Segment Start: Provided information

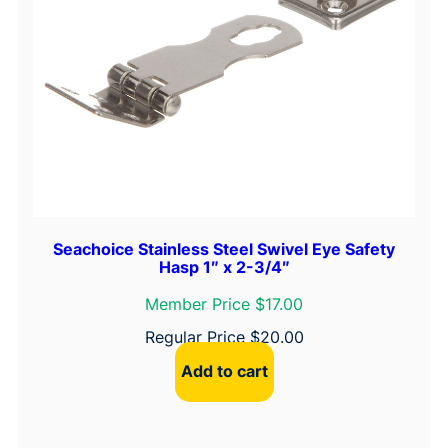
y
p
e
B
u
t
t
H
i
n
Seachoice Stainless Steel Swivel Eye Safety
Hasp 1″ x 2-3/4″
g
e
Member Price $17.00
s
Regular Price
$
20.00
q
Add to cart
u
a
n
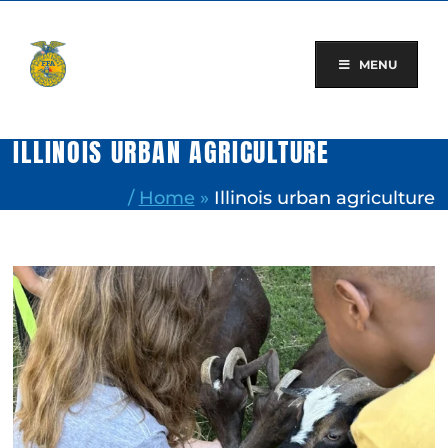
Skip
to
content
MENU
ILLINOIS URBAN AGRICULTURE
/
Home
»
Illinois urban agriculture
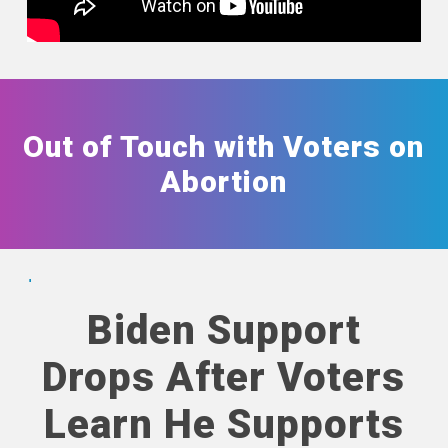
Out of Touch with Voters on
Abortion
Biden Support
Drops After Voters
Learn He Supports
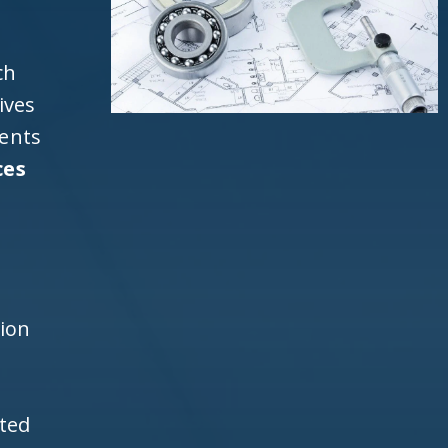
ch
ives
ients
ces
a
d
h
tion
ited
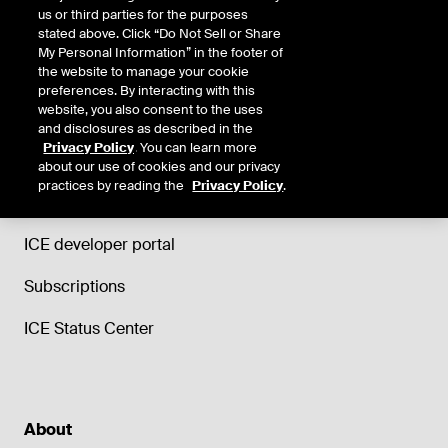
us or third parties for the purposes
stated above. Click “Do Not Sell or Share
My Personal Information” in the footer of
the website to manage your cookie
Support
preferences. By interacting with this
website, you also consent to the uses
Trade and Clearing helpdesk
and disclosures as described in the
Privacy Policy
. You can learn more
ICE Data Services support
about our use of cookies and our privacy
practices by reading the
Privacy Policy
.
ICE Education
ICE developer portal
Subscriptions
ICE Status Center
About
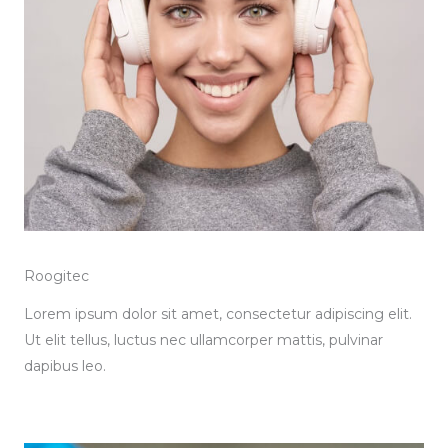
Roogitec
Lorem ipsum dolor sit amet, consectetur adipiscing elit.
Ut elit tellus, luctus nec ullamcorper mattis, pulvinar
dapibus leo.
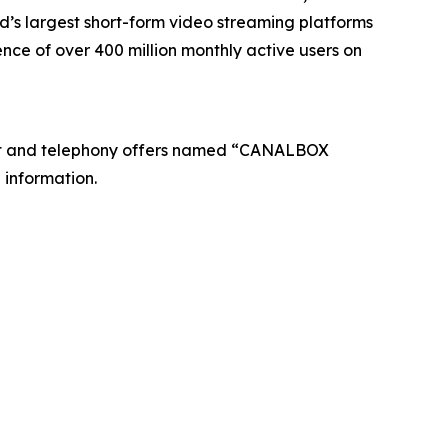
’s largest short-form video streaming platforms
nce of over 400 million monthly active users on
net and telephony offers named “CANALBOX
 information.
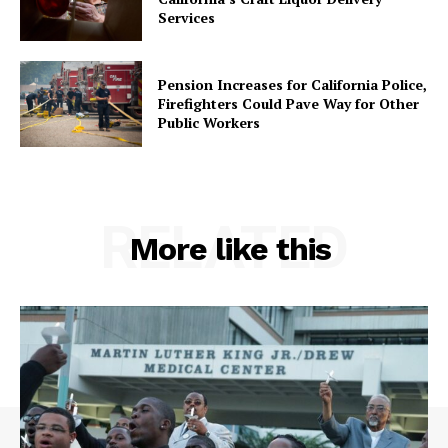
Services
Pension Increases for California Police,
Firefighters Could Pave Way for Other
Public Workers
RELATED
More like this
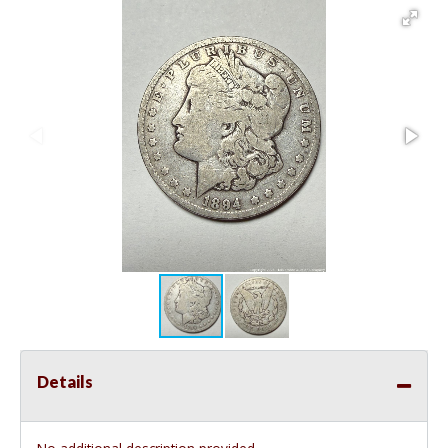
Details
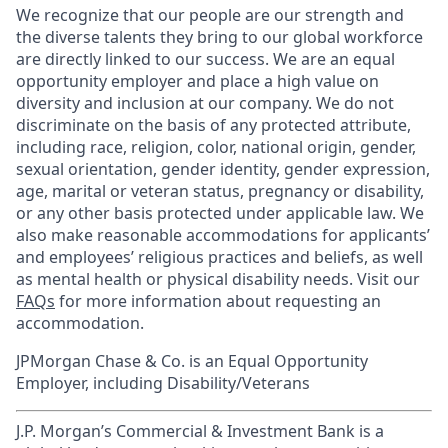
We recognize that our people are our strength and
the diverse talents they bring to our global workforce
are directly linked to our success. We are an equal
opportunity employer and place a high value on
diversity and inclusion at our company. We do not
discriminate on the basis of any protected attribute,
including race, religion, color, national origin, gender,
sexual orientation, gender identity, gender expression,
age, marital or veteran status, pregnancy or disability,
or any other basis protected under applicable law. We
also make reasonable accommodations for applicants’
and employees’ religious practices and beliefs, as well
as mental health or physical disability needs. Visit our
FAQs
for more information about requesting an
accommodation.
JPMorgan Chase & Co. is an Equal Opportunity
Employer, including Disability/Veterans
J.P. Morgan’s Commercial & Investment Bank is a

Segment End: Provided information

## Task brief
Filter the entries above down to the lines that hold the word "including", and copy those lines.

## Result
including race, religion, color, national origin, gender,
Employer, including Disability/Veterans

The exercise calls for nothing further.